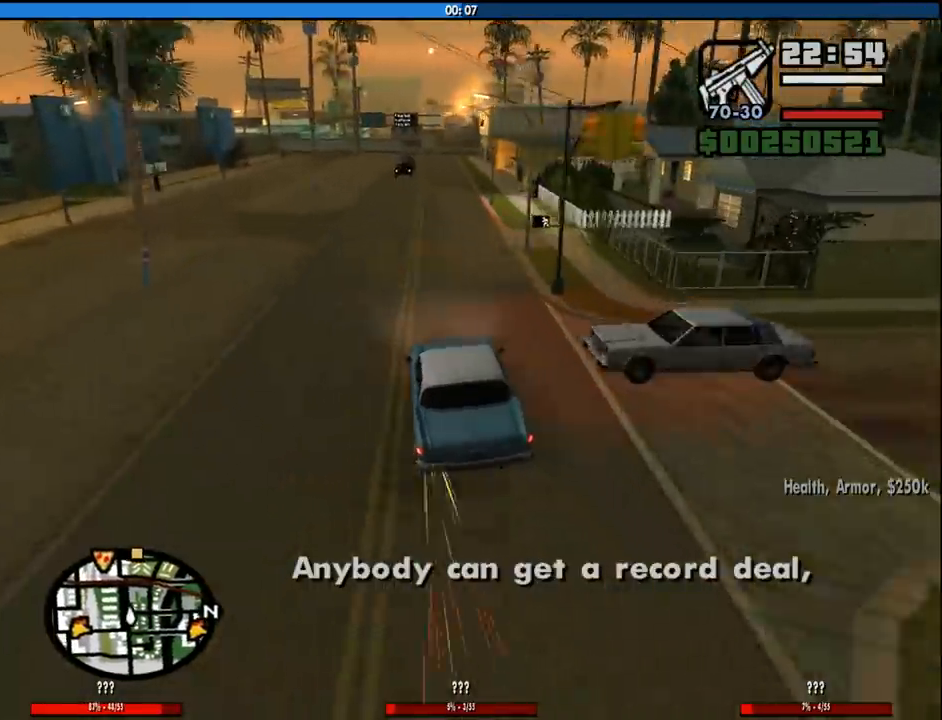
{"keys": ["w"], "mouse": [], "events": [[33, "d", "down"], [133, "d", "up"]]}
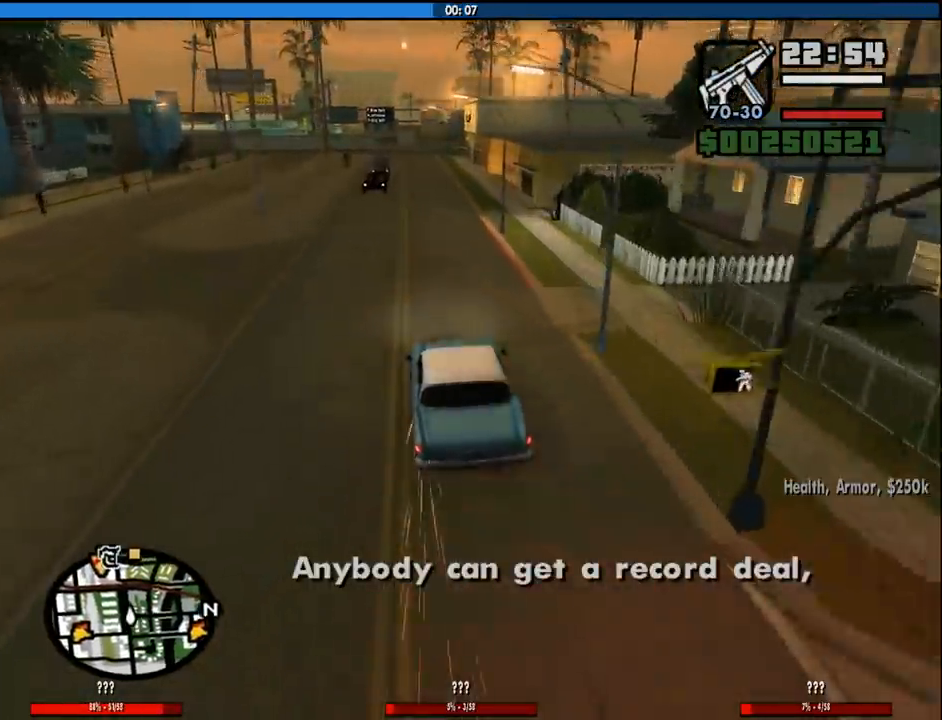
{"keys": ["w"], "mouse": [], "events": [[333, "d", "down"], [433, "d", "up"]]}
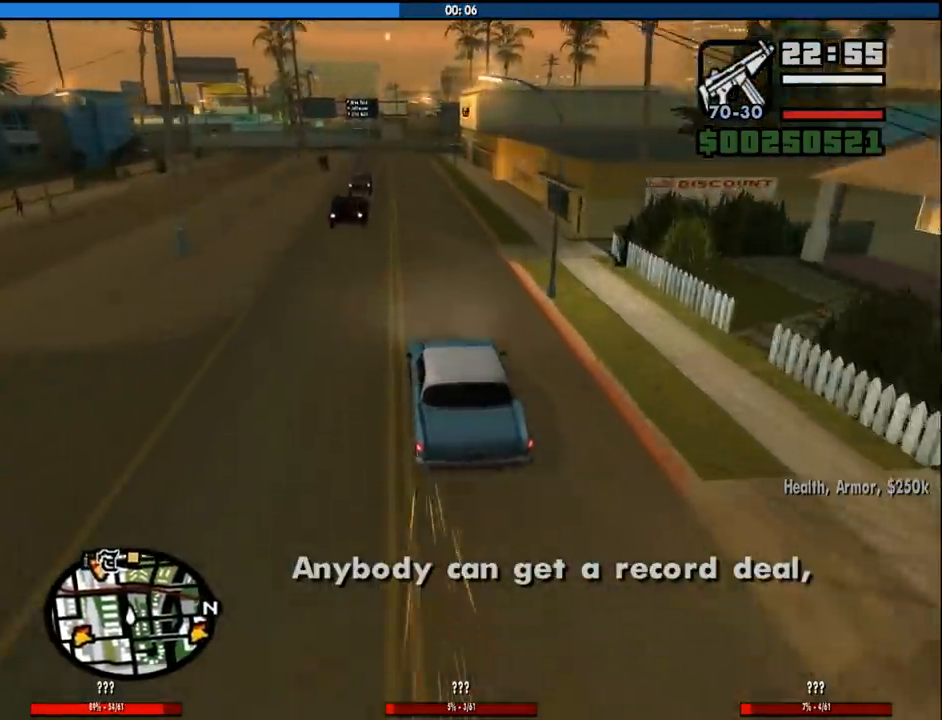
{"keys": ["w"], "mouse": [], "events": []}
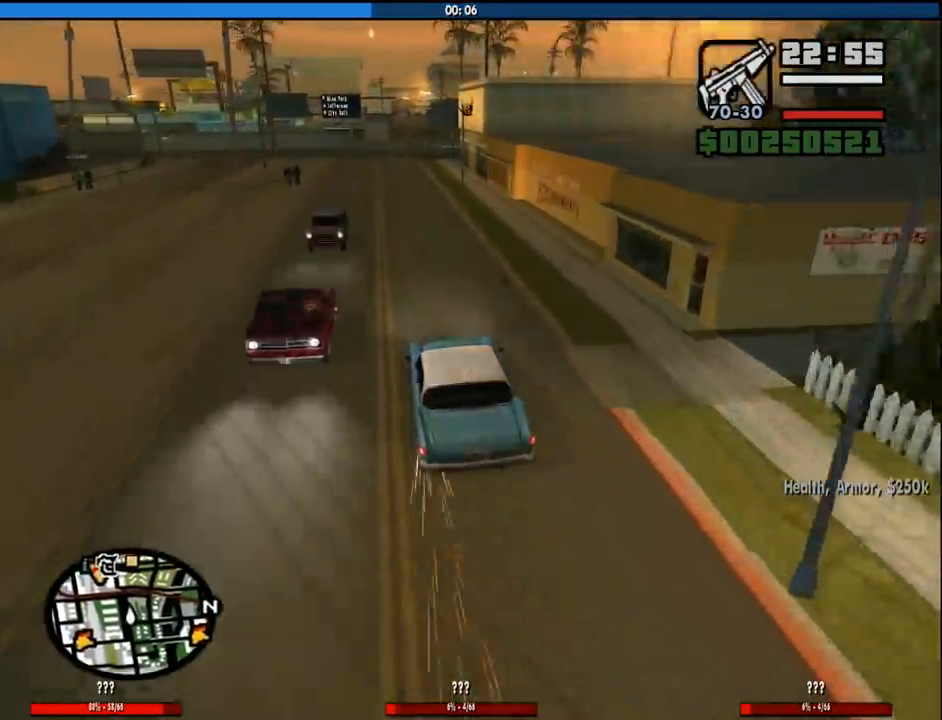
{"keys": ["w"], "mouse": [], "events": [[33, "a", "down"], [83, "a", "up"]]}
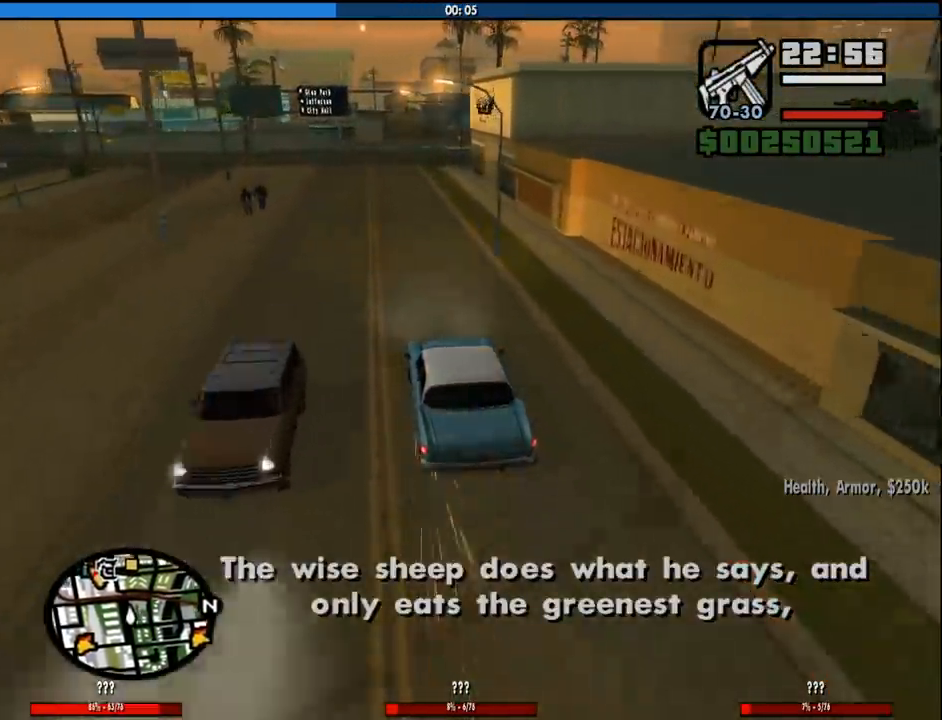
{"keys": ["w"], "mouse": [], "events": []}
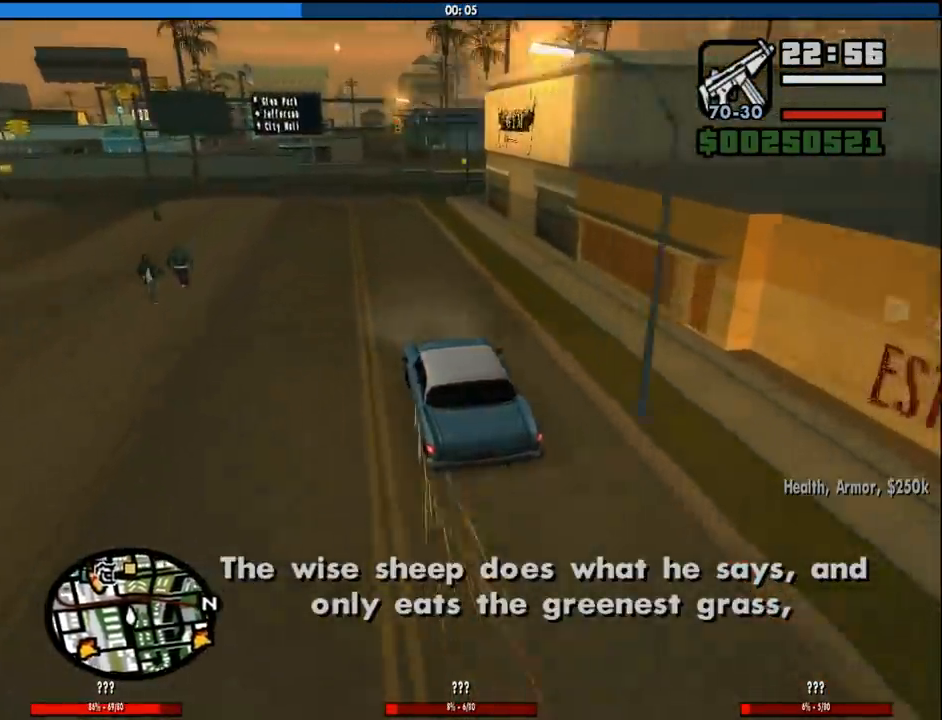
{"keys": ["w"], "mouse": [], "events": [[350, "d", "down"], [450, "d", "up"]]}
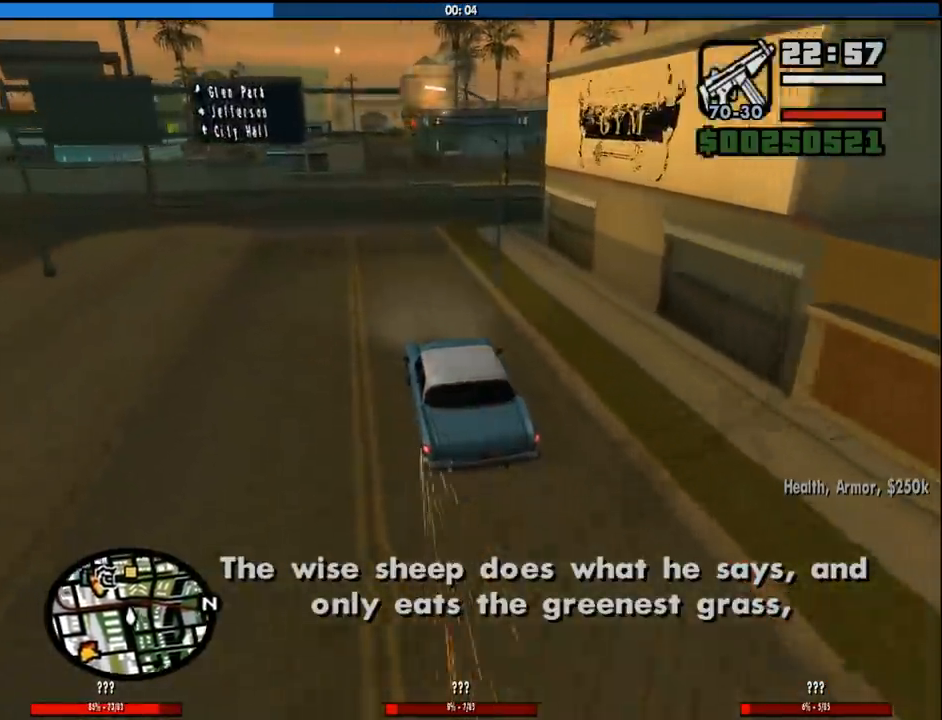
{"keys": ["w"], "mouse": [], "events": []}
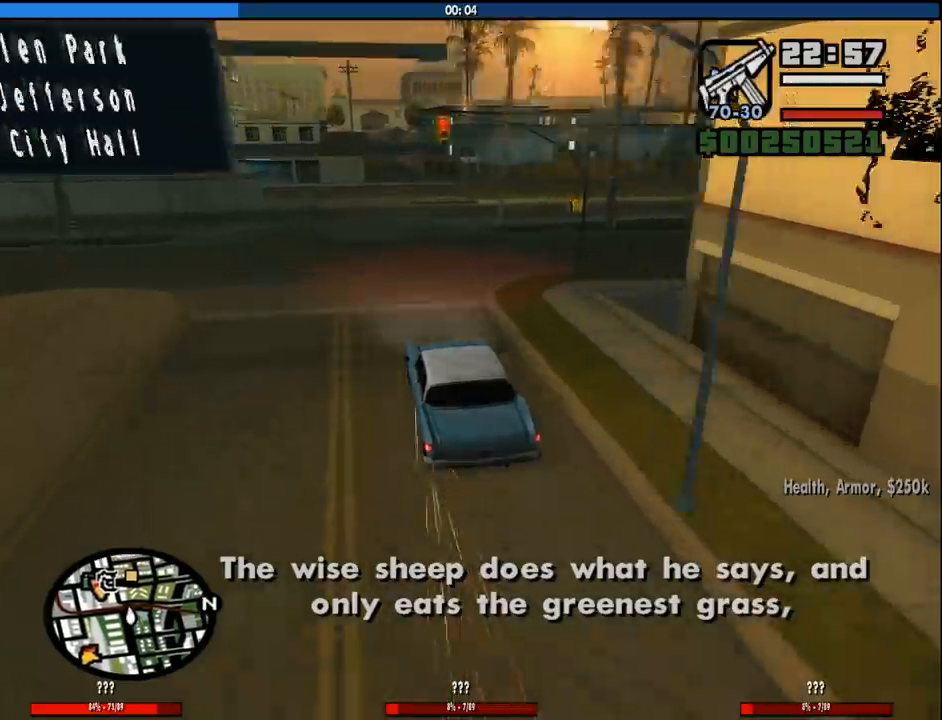
{"keys": ["w"], "mouse": [], "events": []}
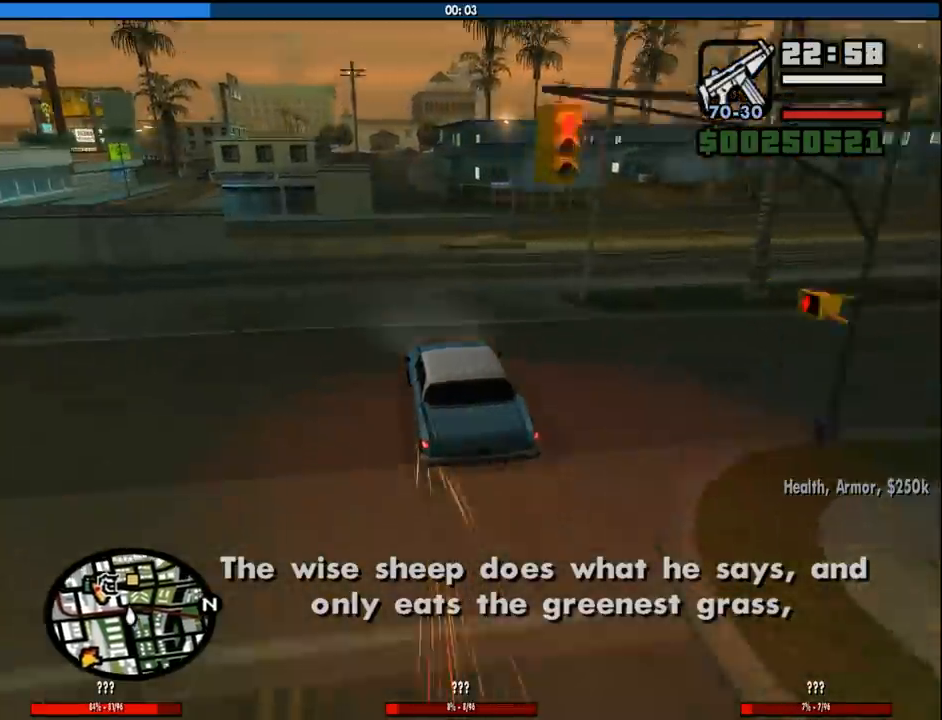
{"keys": ["w"], "mouse": [], "events": [[400, "d", "down"], [483, "d", "up"]]}
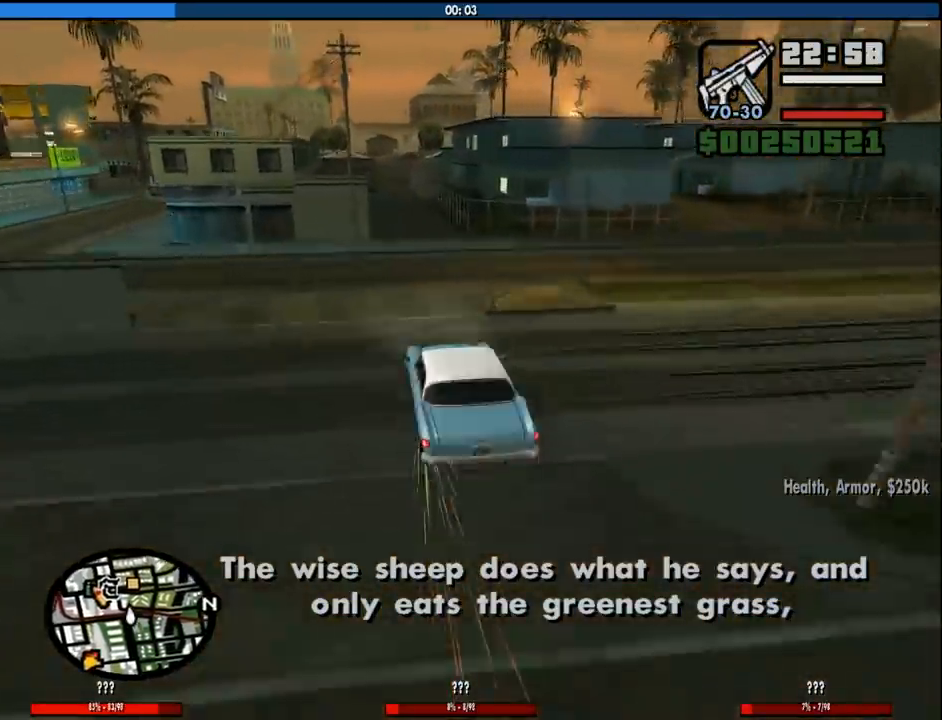
{"keys": ["w"], "mouse": [], "events": []}
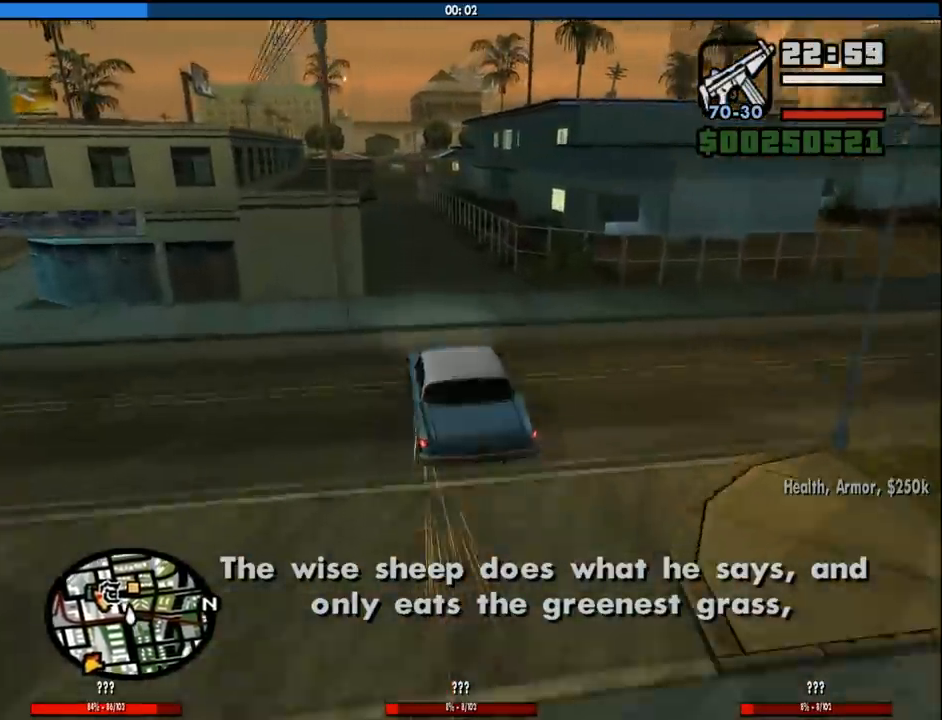
{"keys": ["w"], "mouse": [], "events": []}
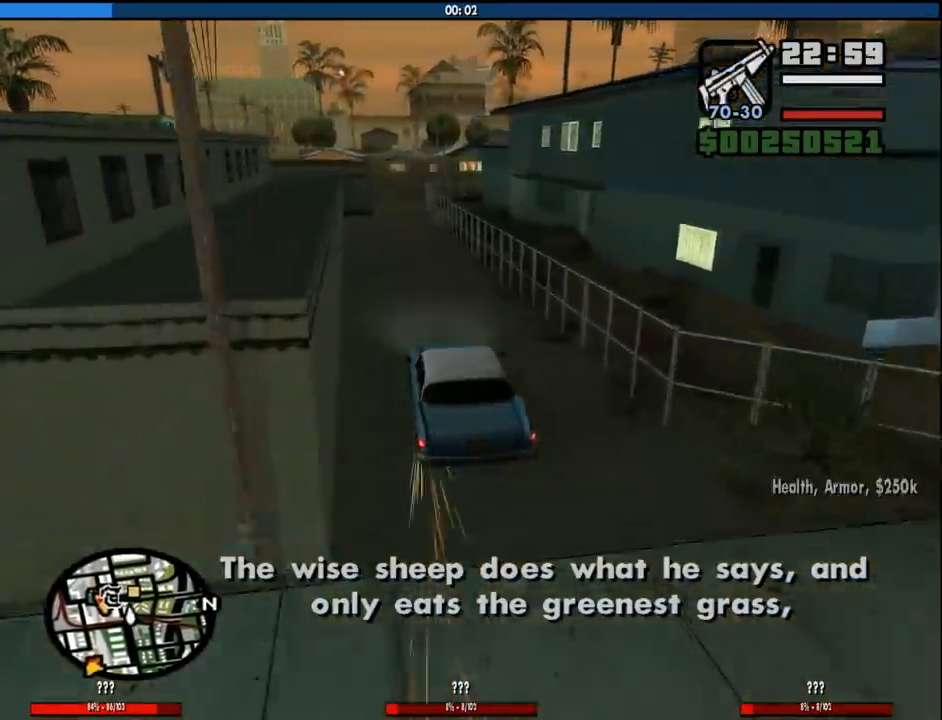
{"keys": ["w"], "mouse": [], "events": [[250, "a", "down"], [300, "a", "up"]]}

☆ ☆ ☆ ☆ ☆

◆ **Problem details**:
Which lines in the material above include the string "down"? Pull them out.

◆ **Task output**:
{"keys": ["w"], "mouse": [], "events": [[33, "d", "down"], [133, "d", "up"]]}
{"keys": ["w"], "mouse": [], "events": [[333, "d", "down"], [433, "d", "up"]]}
{"keys": ["w"], "mouse": [], "events": [[33, "a", "down"], [83, "a", "up"]]}
{"keys": ["w"], "mouse": [], "events": [[350, "d", "down"], [450, "d", "up"]]}
{"keys": ["w"], "mouse": [], "events": [[400, "d", "down"], [483, "d", "up"]]}
{"keys": ["w"], "mouse": [], "events": [[250, "a", "down"], [300, "a", "up"]]}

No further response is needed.